Will Levinas go on to tell us that the tautologicality of self-identity gives way to heterologicality? All we have been told up to this point about heterologicality is that it is—otherwise than being. Why should this be a reason for saying that identity with oneself takes on a dramatic form? Are we to expect, in the words with which one dictionary defines 'drama', a 'set of events having the unity and progress of a play and leading to catastrophe or consummation'? Does his 'dramatic' have the force it has when used of utterances that are, as the same dictionary says, 'not to be taken as one's own', when instead of being attributed to an authorial 'I' the words are put in the mouth of a dramatis persona, whether a she or a he, an il—or an Il? We can perhaps expect at the very least that the word 'dramatic' here is being used with its root meaning, from draô ('to do, be doing, accomplish or fulfil'). If this is so, however, the doing in question cannot be the activity (activité) of creation that Bergson ascribes to the élan vital. It cannot be that of Bergsonian creative becoming because Levinas has just been arguing that however successfully that becoming escapes the prison of the present by immediately making it past, the creative activity itself is still in the service of being.

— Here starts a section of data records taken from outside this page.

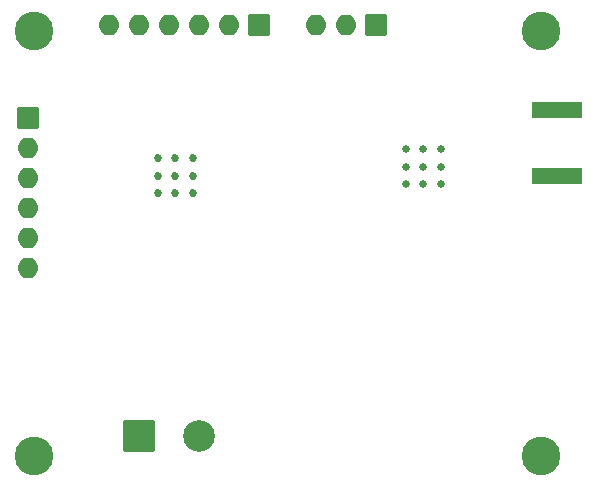
<source format=gbs>
%TF.GenerationSoftware,KiCad,Pcbnew,5.99.0-unknown-c5e195bdff~131~ubuntu20.04.1*%
%TF.CreationDate,2021-08-04T16:13:58-04:00*%
%TF.ProjectId,openlst-hw,6f70656e-6c73-4742-9d68-772e6b696361,rev?*%
%TF.SameCoordinates,Original*%
%TF.FileFunction,Soldermask,Bot*%
%TF.FilePolarity,Negative*%
%FSLAX46Y46*%
G04 Gerber Fmt 4.6, Leading zero omitted, Abs format (unit mm)*
G04 Created by KiCad (PCBNEW 5.99.0-unknown-c5e195bdff~131~ubuntu20.04.1) date 2021-08-04 16:13:58*
%MOMM*%
%LPD*%
G01*
G04 APERTURE LIST*
G04 Aperture macros list*
%AMRoundRect*
0 Rectangle with rounded corners*
0 $1 Rounding radius*
0 $2 $3 $4 $5 $6 $7 $8 $9 X,Y pos of 4 corners*
0 Add a 4 corners polygon primitive as box body*
4,1,4,$2,$3,$4,$5,$6,$7,$8,$9,$2,$3,0*
0 Add four circle primitives for the rounded corners*
1,1,$1+$1,$2,$3*
1,1,$1+$1,$4,$5*
1,1,$1+$1,$6,$7*
1,1,$1+$1,$8,$9*
0 Add four rect primitives between the rounded corners*
20,1,$1+$1,$2,$3,$4,$5,0*
20,1,$1+$1,$4,$5,$6,$7,0*
20,1,$1+$1,$6,$7,$8,$9,0*
20,1,$1+$1,$8,$9,$2,$3,0*%
G04 Aperture macros list end*
%ADD10RoundRect,0.038100X-0.850000X-0.850000X0.850000X-0.850000X0.850000X0.850000X-0.850000X0.850000X0*%
%ADD11O,1.776200X1.776200*%
%ADD12RoundRect,0.038100X-0.850000X0.850000X-0.850000X-0.850000X0.850000X-0.850000X0.850000X0.850000X0*%
%ADD13C,3.276200*%
%ADD14C,0.685800*%
%ADD15C,0.635000*%
%ADD16RoundRect,0.038100X-1.300000X-1.300000X1.300000X-1.300000X1.300000X1.300000X-1.300000X1.300000X0*%
%ADD17C,2.676200*%
%ADD18RoundRect,0.038100X2.100000X-0.675000X2.100000X0.675000X-2.100000X0.675000X-2.100000X-0.675000X0*%
G04 APERTURE END LIST*
D10*
%TO.C,J4*%
X140342000Y-83274000D03*
D11*
X140342000Y-85814000D03*
X140342000Y-88354000D03*
X140342000Y-90894000D03*
X140342000Y-93434000D03*
X140342000Y-95974000D03*
%TD*%
D12*
%TO.C,J3*%
X159900000Y-75400000D03*
D11*
X157360000Y-75400000D03*
X154820000Y-75400000D03*
X152280000Y-75400000D03*
X149740000Y-75400000D03*
X147200000Y-75400000D03*
%TD*%
D12*
%TO.C,J5*%
X169806000Y-75400000D03*
D11*
X167266000Y-75400000D03*
X164726000Y-75400000D03*
%TD*%
D13*
%TO.C,H3*%
X183800000Y-75900000D03*
%TD*%
D14*
%TO.C,U2*%
X154300000Y-88150000D03*
X152800000Y-86650000D03*
X151300000Y-89650000D03*
X151300000Y-86650000D03*
X152800000Y-89650000D03*
X154300000Y-86650000D03*
X152800000Y-88150000D03*
X154300000Y-89650000D03*
X151300000Y-88150000D03*
%TD*%
D15*
%TO.C,U9*%
X173800000Y-85900000D03*
X175300000Y-88900000D03*
X175300000Y-87400000D03*
X173800000Y-87400000D03*
X172300000Y-88900000D03*
X173800000Y-88900000D03*
X172300000Y-87400000D03*
X172300000Y-85900000D03*
X175300000Y-85900000D03*
%TD*%
D16*
%TO.C,J1*%
X149755000Y-110205000D03*
D17*
X154835000Y-110205000D03*
%TD*%
D13*
%TO.C,H2*%
X183800000Y-111900000D03*
%TD*%
D18*
%TO.C,J6*%
X185137500Y-88225000D03*
X185137500Y-82575000D03*
%TD*%
D13*
%TO.C,H1*%
X140800000Y-111900000D03*
%TD*%
%TO.C,H4*%
X140800000Y-75900000D03*
%TD*%
M02*

</source>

Yet, if this dramatic deed or accomplishment is not activity or creation in Bergson's sense, in what sense can it be suffering? How can the dramatic form be a form of suffering? How is this duality to be understood? One clue to be followed is the statement that the identity of the self's being reveals itself as imprisonment because it appears as suffering. Being is suffered as imprisonment, as being riveted, enchained. Experienced as suffering, being is already an invitation to escape. The 'and' of 'and it is an invitation to escape' seems to be an implication of rather than an addition to the suffering, just as the first word of the sentence immediately following this clause seems to introduce not simply independently but as a consequence the idea that the escape to which the suffering of being invites the self is the need of going out of itself. This is an idea that calls for a closer scrutiny of the 'is', of being itself. Could it be that being is not itself? Could we say that where there is being, where il y a de l'être, there is evasion, il y a de l'évasion, so that just as books entitled De la grammatologie and De l'esprit might help their readers understand what they are about by giving them a helping of grammatology and spirit or wit, the De of De l'evasion might be not simply a preposition, but also a partitive pronoun, so that while the title announces an essay about or concerning evasion, it could at the same time announce an essay that is in some way a performance, a dramatic performance of evasion?

But of what sort is that other interesting 'of in the assertion that evasion is the need of going out of oneself? The logic of this would be odd if evasion or escape here meant the same as going out of oneself (and how could the Latin root evadere not mean 'to go out'?), for in that case the assertion would be that going out of oneself is the need of going out of oneself. In the light of our analysis of the sentence immediately preceding it it looks as though we are being given to understand that the very identity of the oneself incorporates the need of being quit of oneself, and that the second de of the phrase le besoin de sortir de soi-même admits translation both as 'from' and as 'of'. One's self is from the start the need to leave oneself. The unity of the self labours in the pain of a need to be outside itself. Its unity is a disunity. Oneself is a twoself.

Is its labour labour lost? Is its pain pain in vain? If the tie I need to break is strictly irremissible, the need to break it can never be met. Levinas says however that the need in question is to break 'the most irremissible' enchainment. His admission of degrees means that whether the need can be met or not remains to be shown. The paragraph is avowedly proleptic.